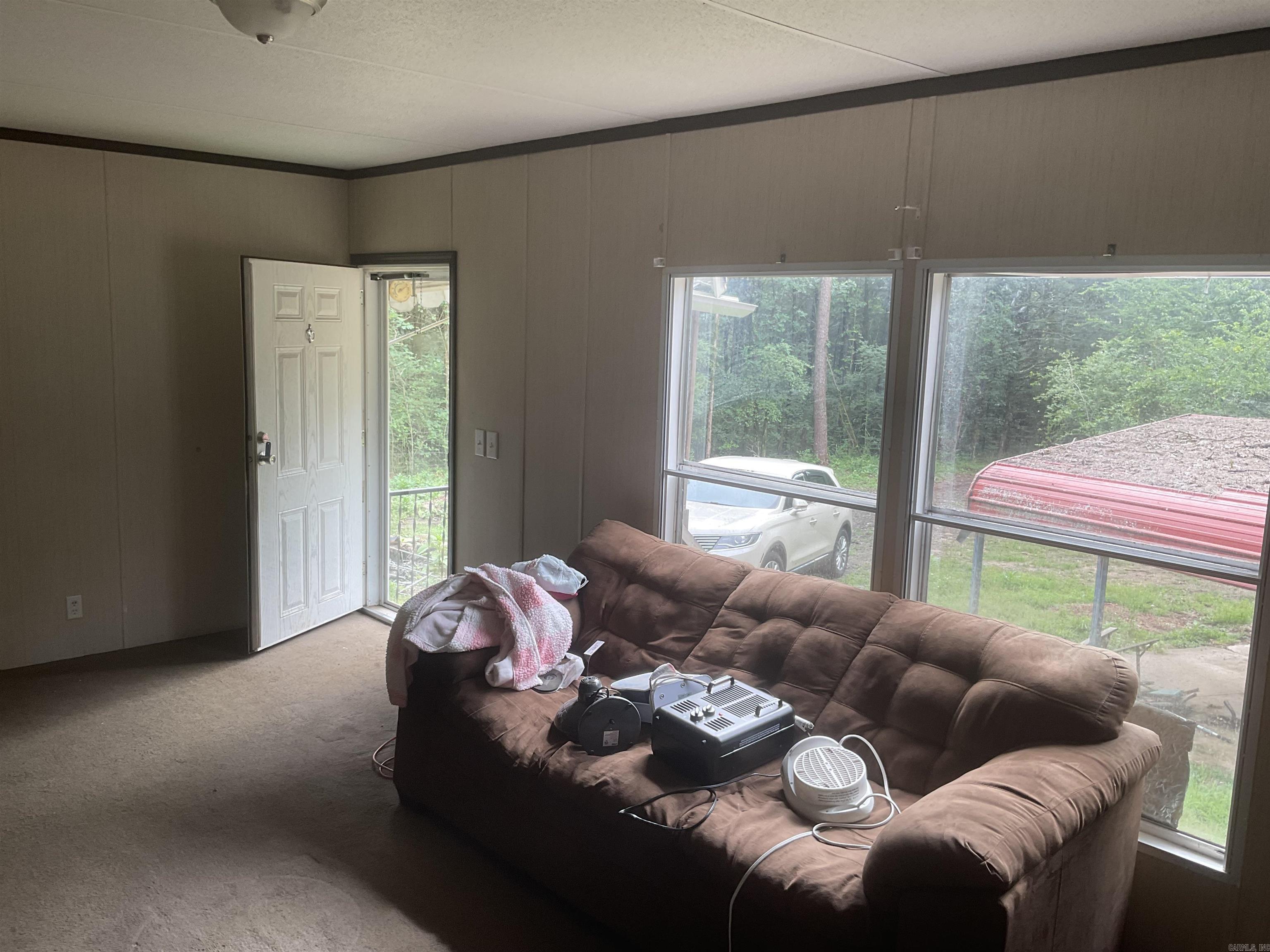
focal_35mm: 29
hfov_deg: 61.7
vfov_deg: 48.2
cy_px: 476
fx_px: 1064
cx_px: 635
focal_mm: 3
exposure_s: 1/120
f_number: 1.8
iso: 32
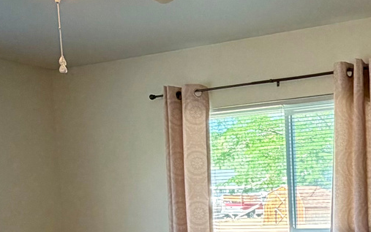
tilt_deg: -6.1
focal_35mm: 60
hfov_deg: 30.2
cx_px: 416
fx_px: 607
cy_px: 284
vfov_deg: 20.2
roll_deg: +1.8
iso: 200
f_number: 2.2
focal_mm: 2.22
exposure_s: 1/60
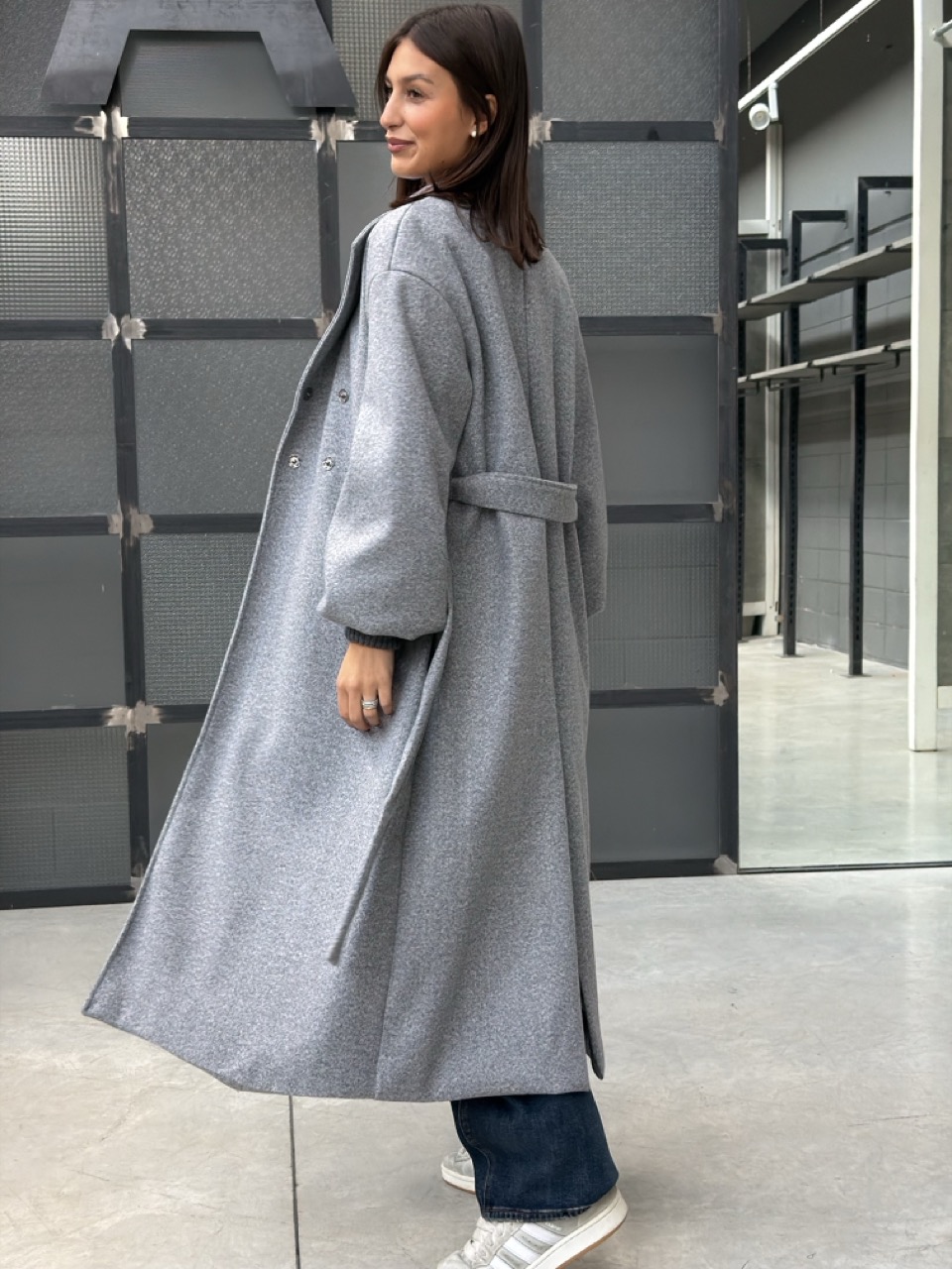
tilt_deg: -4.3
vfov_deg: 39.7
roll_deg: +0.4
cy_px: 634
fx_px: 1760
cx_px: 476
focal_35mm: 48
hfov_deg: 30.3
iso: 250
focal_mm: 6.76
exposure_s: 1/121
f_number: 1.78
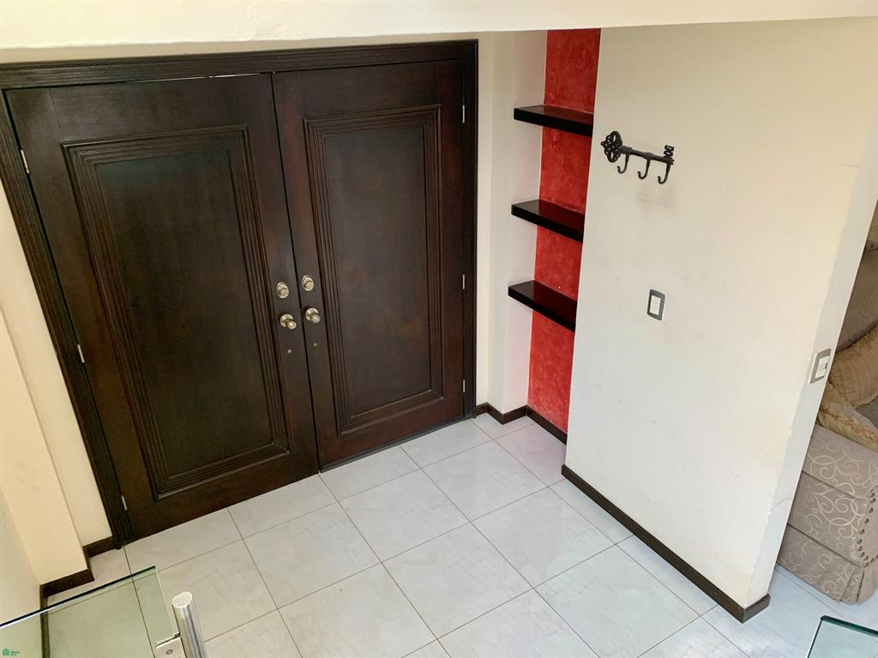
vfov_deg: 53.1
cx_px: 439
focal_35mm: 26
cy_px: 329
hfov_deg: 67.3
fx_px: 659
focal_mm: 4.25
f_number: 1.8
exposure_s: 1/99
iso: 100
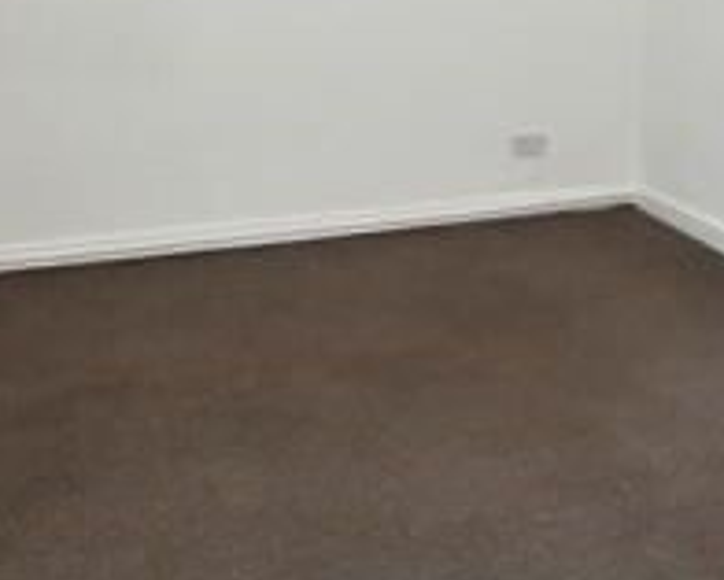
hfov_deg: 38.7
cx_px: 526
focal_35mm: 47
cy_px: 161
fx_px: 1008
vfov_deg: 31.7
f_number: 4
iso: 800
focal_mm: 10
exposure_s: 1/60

---

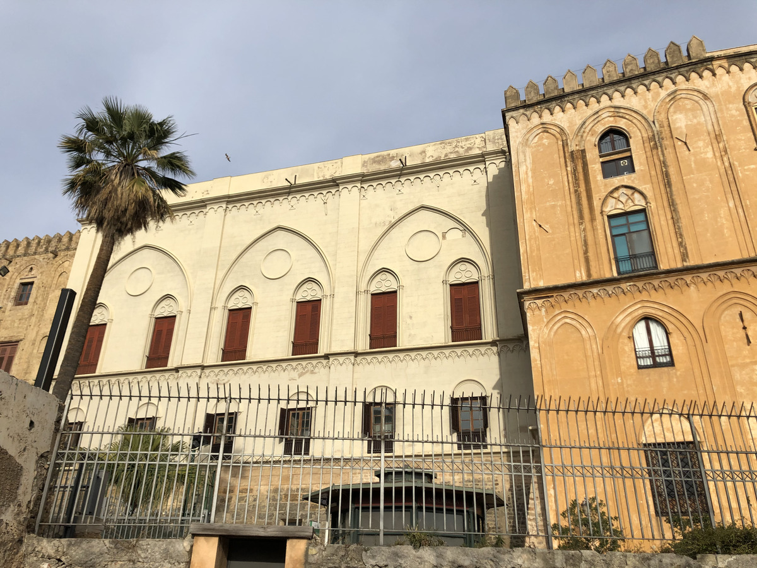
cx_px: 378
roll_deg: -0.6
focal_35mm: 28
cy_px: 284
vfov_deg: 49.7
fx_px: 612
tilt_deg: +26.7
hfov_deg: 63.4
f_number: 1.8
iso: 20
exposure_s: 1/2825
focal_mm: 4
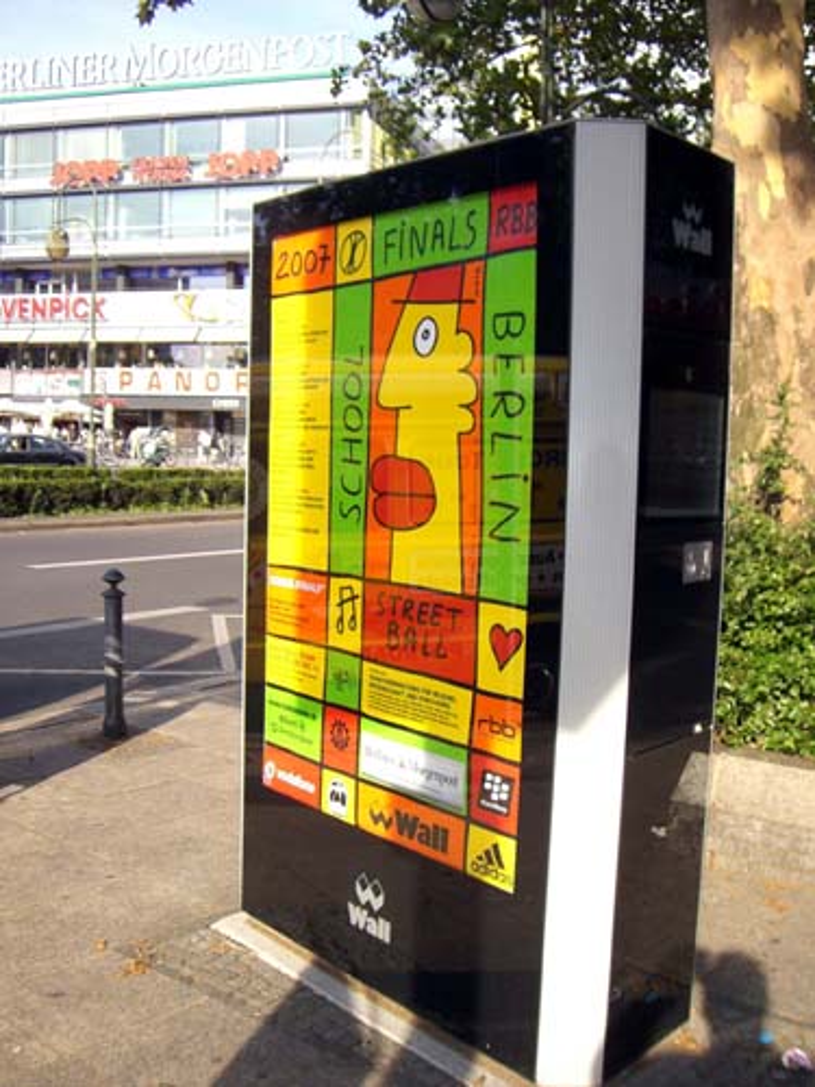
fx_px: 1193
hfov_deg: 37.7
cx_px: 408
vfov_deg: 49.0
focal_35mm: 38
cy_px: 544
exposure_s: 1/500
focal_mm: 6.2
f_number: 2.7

--

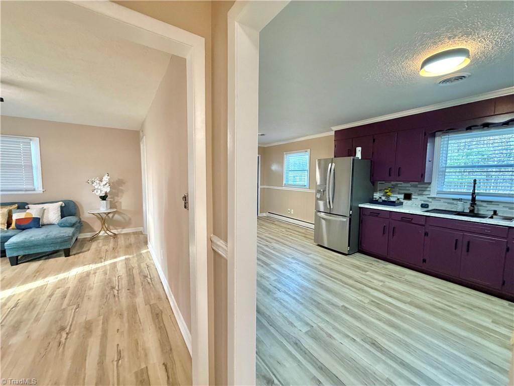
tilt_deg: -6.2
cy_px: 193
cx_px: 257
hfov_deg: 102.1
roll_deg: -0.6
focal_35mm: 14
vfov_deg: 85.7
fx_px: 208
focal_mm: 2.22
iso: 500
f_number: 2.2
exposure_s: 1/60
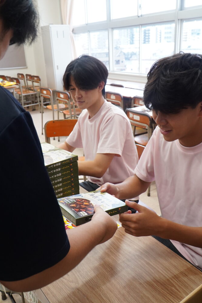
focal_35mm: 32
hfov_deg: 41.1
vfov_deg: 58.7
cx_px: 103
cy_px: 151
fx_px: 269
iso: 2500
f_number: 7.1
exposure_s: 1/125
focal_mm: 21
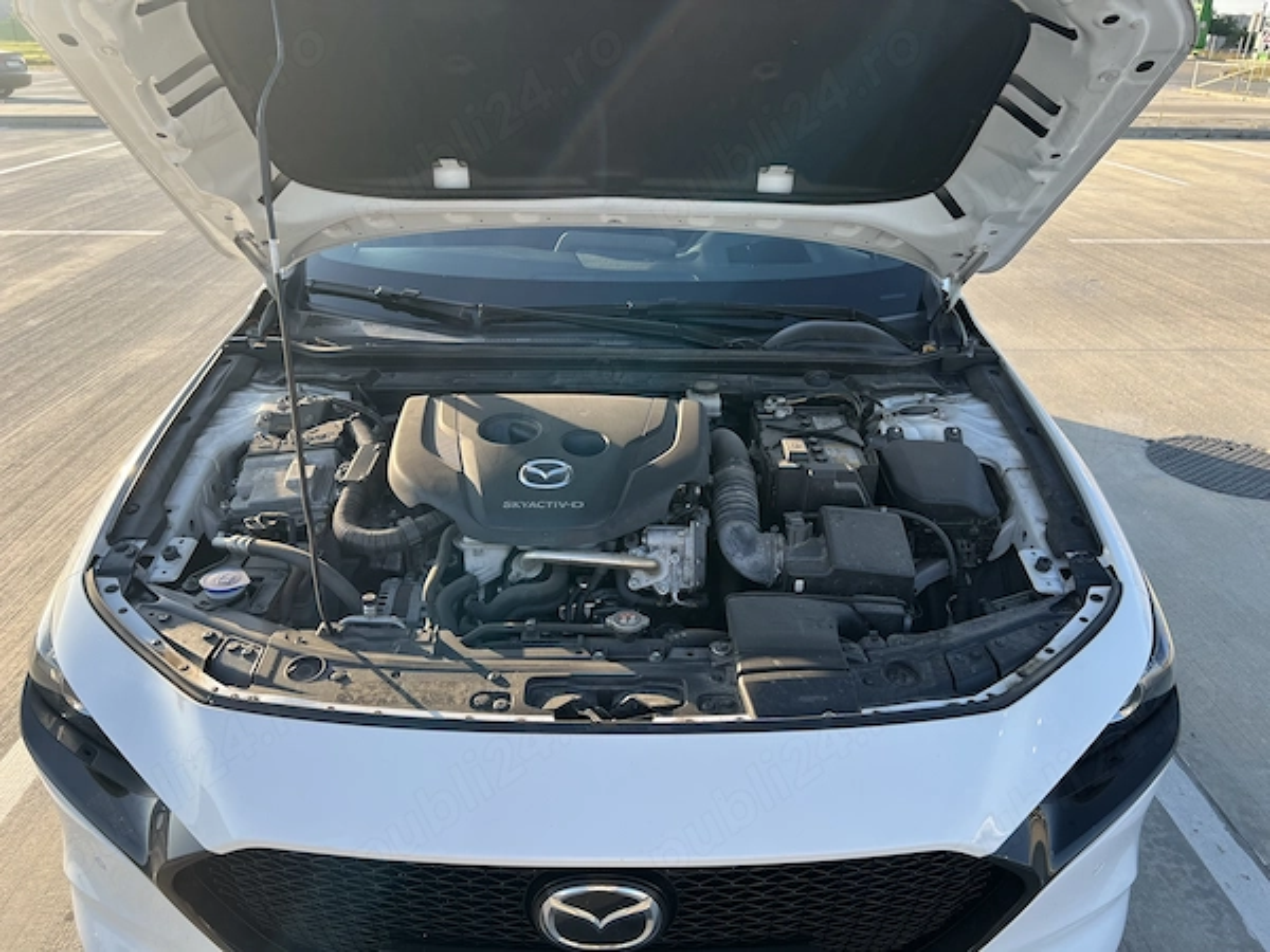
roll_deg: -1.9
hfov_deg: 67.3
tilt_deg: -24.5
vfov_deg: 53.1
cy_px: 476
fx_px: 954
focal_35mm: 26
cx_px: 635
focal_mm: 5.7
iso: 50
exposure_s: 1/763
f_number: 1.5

■ Problem description
The data above holds the lines to copy: start at the one with "vfov_deg: 39.7", stop at the one with "focal_35mm: 47", include both, copy them exactly without pictures, and copy nothing else.

■ Written answer
vfov_deg: 39.7
roll_deg: +0.4
cy_px: 634
fx_px: 1760
cx_px: 476
focal_35mm: 48
hfov_deg: 30.3
iso: 250
focal_mm: 6.76
exposure_s: 1/121
f_number: 1.78
vfov_deg: 53.1
cx_px: 439
focal_35mm: 26
cy_px: 329
hfov_deg: 67.3
fx_px: 659
focal_mm: 4.25
f_number: 1.8
exposure_s: 1/99
iso: 100
hfov_deg: 38.7
cx_px: 526
focal_35mm: 47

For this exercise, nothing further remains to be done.